Task requirements>
1. In the Perl compression readme, do these statements agree with the text? (a) One Task 2 test file is a non-text file. (b) The submission fell on a Friday in May 2015. (c) Compressing the encoded files yields files much smaller than before. Answer yes or no for each and quote the words that decide it.
2. Copy the Perl compression readme word for word, everything from "FIT3042 - ASSIGNMENT" down to "comments for clarity.".
3. Pick up the Perl compression readme after its last sentence and continue it.

Page extract>
○ ○ ○ ○
FIT3042 - ASSIGNMENT 2 | Simple Text and Image Compression Using Perl

STUDENT NAME : ARVIN WIYONO
STUDENT ID : 24282588
EMAIL : awiy1@student.monash.edu
SUBMISSION DATE : Friday, 29 May 2015

NOTE: Every task folder (Task 1, Task 2, etc.) contains at least one shell script to run and test the perl programs. Thus, marker only needs to execute the test script to run the program without needing to type in the compilation code. Each shell script includes commands to carry out the testing and comments for clarity.

Test script mignt need to be given permission by using: "chmod 755 script_name" Execute script by using entering: "./script_name"

TASK 1 - Adaptive re-rank and de-rank

Status: Correct and tested Test files: dickens.txt and gutenberg.txt Program usage: adaptive_re-rank.pl [-swap_next | -swap2front] < input > output adaptive_de-rank.pl [-swap_next | -swap2front] < input > output

Test scripts: 1) swapnext_test - test the swap next algorithm of adaptive_re-rank.pl 2) swap2front_test - test the swap to front algorithm of adaptive_re-rank.pl run by

Method used for testing:

Rerank both dickens.txt and gutenberg.txt by using swap next / swap to front
Derank the "reranked" files using the current adaptive_de-rank.pl AND the C program for de-rank developed in Assignment 1.
Compare the result by using 'diff' comment. If something differs, bash will output the different lines
If the perl de-rank can decode and the result is the same as the C decoder gets, this means that both perl re-rank and de-rank are consistent and correctly implemented.

TASK 2 - Wordify and De-wordify

Status: Correct and tested Test files: dickens.txt and HiddenTreasures.txt (text based) lennagrey.pgm (non-text based)

Program Usage: perl wordify.pl < fileinput > fileoutput perl de-wordify.pl < fileinput > fileoutput

Test script: test_wordify

Method used for testing:

Encode all the test files by using wordify.pl and produce files with suffix "_encoded"
Decode all the "encoded" files using de-wordify.pl and produce files with suffix "_original"
Compare the original files with the decoded files by using diff LINUX command
Rerank all the encoded files by using adaptive_re-rank.pl -swap2front
Compress all the re-ranked files by using rice_compression

ANALYSIS AND DISCUSSION: When we compressed the "encoded" files, it DOES NOT produce compressed files with big difference in size. However, wordify.pl works well with adaptive_re-rank.pl from Task 1, which re-organizes the most frequent ord($char) in the encoded files to have smaller ranks. This optimizes the compression process of rice_coding, which depends on the rank of the read char.
○ ○ ○ ○
(Transcribed page contents)
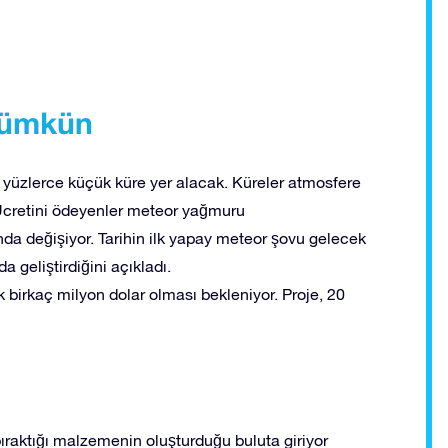
mümkün
yüzlerce küçük küre yer alacak. Küreler atmosfere
Ücretini ödeyenler meteor yağmuru
nda değişiyor. Tarihin ilk yapay meteor şovu gelecek
da geliştirdiğini açıkladı.
 birkaç milyon dolar olması bekleniyor. Proje, 20
bıraktığı malzemenin oluşturduğu buluta giriyor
○ ○ ○ ○
Results by task>
1.
(a) Yes: "lennagrey.pgm (non-text based)"
(b) Yes: "SUBMISSION DATE : Friday, 29 May 2015"
(c) No: "it DOES NOT produce compressed files with big difference in size"

2.
FIT3042 - ASSIGNMENT 2 | Simple Text and Image Compression Using Perl

STUDENT NAME : ARVIN WIYONO
STUDENT ID : 24282588
EMAIL : awiy1@student.monash.edu
SUBMISSION DATE : Friday, 29 May 2015

NOTE: Every task folder (Task 1, Task 2, etc.) contains at least one shell script to run and test the perl programs. Thus, marker only needs to execute the test script to run the program without needing to type in the compilation code. Each shell script includes commands to carry out the testing and comments for clarity.

3.
For example, HiddenTreasures_compressed has 627.1 kB, down from 871.7 kB. This is a pretty significant difference of 244.6 kB or 28.06%. dickens_compressed also has smaller size compared to the original file even though the size difference is very small.

However, this does not happen with lennagrey.pgm, which is a non-text based file. This might be caused by the body structure of the pgm file which is not well-structured compared to the text-based ones. Since wordify reads each 'word' one by one, it does make sense that .pgm file contains a lot more different words. This results in full hash map and therefore wordify could not remember any new words so quickly.

TASK 3 - Wordify and De-wordify using LRU Cache Mechanism

Status: Correct and tested Test files: dickens.txt and HiddenTreasures.txt

Program Usage: perl wordify.pl [-c] < fileinput > fileoutput perl de-wordify.pl [-c] < fileinput > fileoutput Enter -c option to turn on the caching mechanism

NOTE: wordify.pl with cache takes longer time to encode a file. Therefore running test_with_cache script might take 4 to 6 seconds to produce the generated files.

Test scripts: 1) test_no_cache: Test wordify.pl with NO caching mechanism 2) test_with_cache: Test wordify.pl with caching mechanism Run both scripts to compare compressed size

This time, we only focus on the HiddenTreasures.txt since it contains a lot more lines and ensures that both programs are correctly implemented.

Method used for testing:

Encode HiddenTreasures.txt with wordify.pl (no cache AND with cache)
Decode the enocded file using de-wordify.pl
Put the encoded file into adaptive_re-rank -swap2front
Compress the reranked file with rice coder

ANALYSIS AND DISCUSSION: As stated in the above NOTE, the wordify with caching mechanism takes longer time to encode a file. This is because whenever a word number is referenced, it needs to invoke the updateCache() procedure, which has complexity of O(N).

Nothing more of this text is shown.